Are there results in the literature of urn models that look at this type of problem? I worked out the algebra and found that I can bound the ratio as:

$$ \frac{P(Y_1=y_1,\dots,Y_m=y_m)}{\prod_{k=1}^m P(Y_k=y_k)}\leq \left(\frac{N!}{(N-n)!}\right)^{m-1}\frac{N_1!N_0!}{(N-n)!} $$

but this bound is not tight and goes to infinity (as $n,m,N\to\infty$), for the case when $n\approx N^{1/3}$ (also note that $m=N/n$). Is convergence of this ratio even possible?

1

There are 1 best solutions below

0
On

Not exactly an answer / too long for a comment.

I don't know of any literature. However, based on your intuitive reasoning for the $n \ll N$ case, it would seem if the ratio $\approx 1$ at all, it should happen when $n=1, m=N$, right? But it doesn't.
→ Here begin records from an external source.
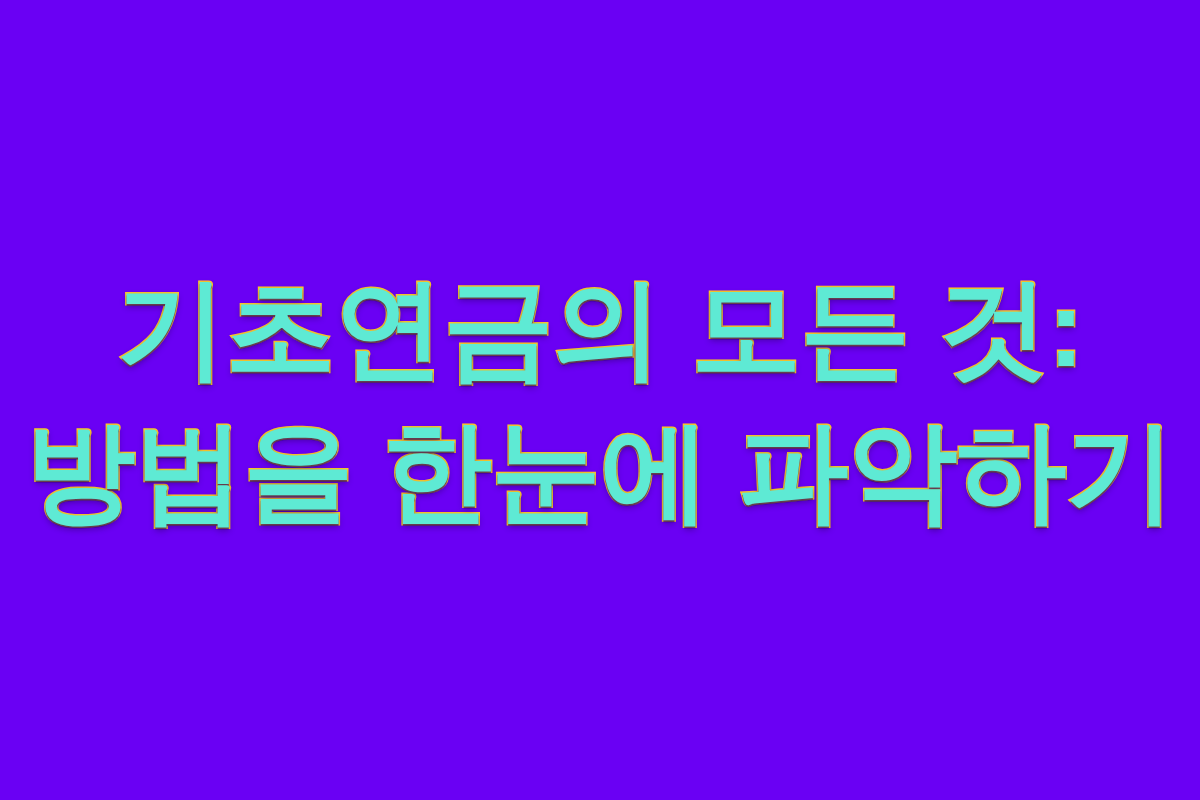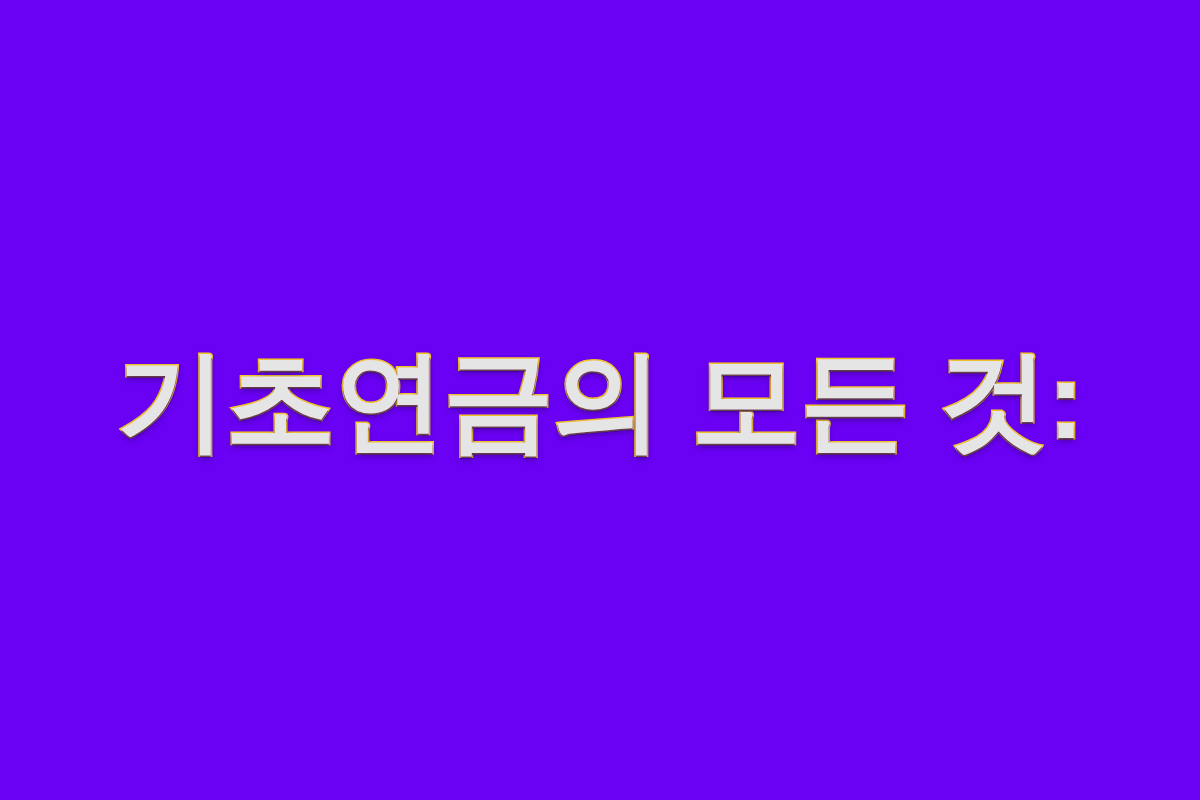--- a/index.html
+++ b/index.html
@@ -38,7 +38,7 @@
 
   .title-line {
     display: block;
-    color: #e5e5e5;
+    color: #5eead4;
     font-family: "Liberation Sans", "DejaVu Sans", sans-serif;
     font-weight: 700;
     font-size: 112px;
This casts doubt on your original claim that the ratio should be close to $1$.

For the $n=1$ case, exactly $N_1$ of the $y_k$'s equal $1$ and the rest equal $0$. So the joint probability is

$$P(Y_1 = y_1, \dots, Y_N = y_N) = {1 \over {N \choose N_1}} = {N_1! ~ N_0! \over N!}$$

Meanwhile the product of the marginals is

$$\prod P(Y_k = y_k) = ({N_1 \over N})^{N_1} \times ({N_0 \over N})^{N_0} = {N_1^{N_1} ~ N_0^{N_0} \over N^N}$$

Now Stirling's approximation is

$$N! \approx \sqrt{2 \pi N} ({N \over e})^N \iff {N! \over N^N} \approx {\sqrt{2 \pi N} \over e^N}$$

So your ratio becomes

$${P(Y_k = y_k \forall k) \over \prod P(Y_k = y_k)} = {\sqrt{2 \pi N_1} \sqrt{2 \pi N_0} \over \sqrt{2 \pi N}} = \sqrt{2 \pi {N_1 N_0 \over N}}$$

which is not equal to $1$. In fact, if $N \to \infty$ while the fraction of red balls $f_{red} = {N_1 \over N}$ is held constant, the RHS $\to \infty$ also.


Further thoughts: you said

When the number of draws $m$ is large and total number of balls in the urn, $N$ is also very large, a single draw of $n \ll N$ balls is unlikely to affect the probability of getting a red ball in any other combination of $n$ draws.

This is of course true, but this isn't what the ratio is about. The ratio includes not just one draw, but all $m$ draws. So while one draw's effect on another is negligible (if $n \ll N$), that does not imply all the draws' effects on each other are still negligible.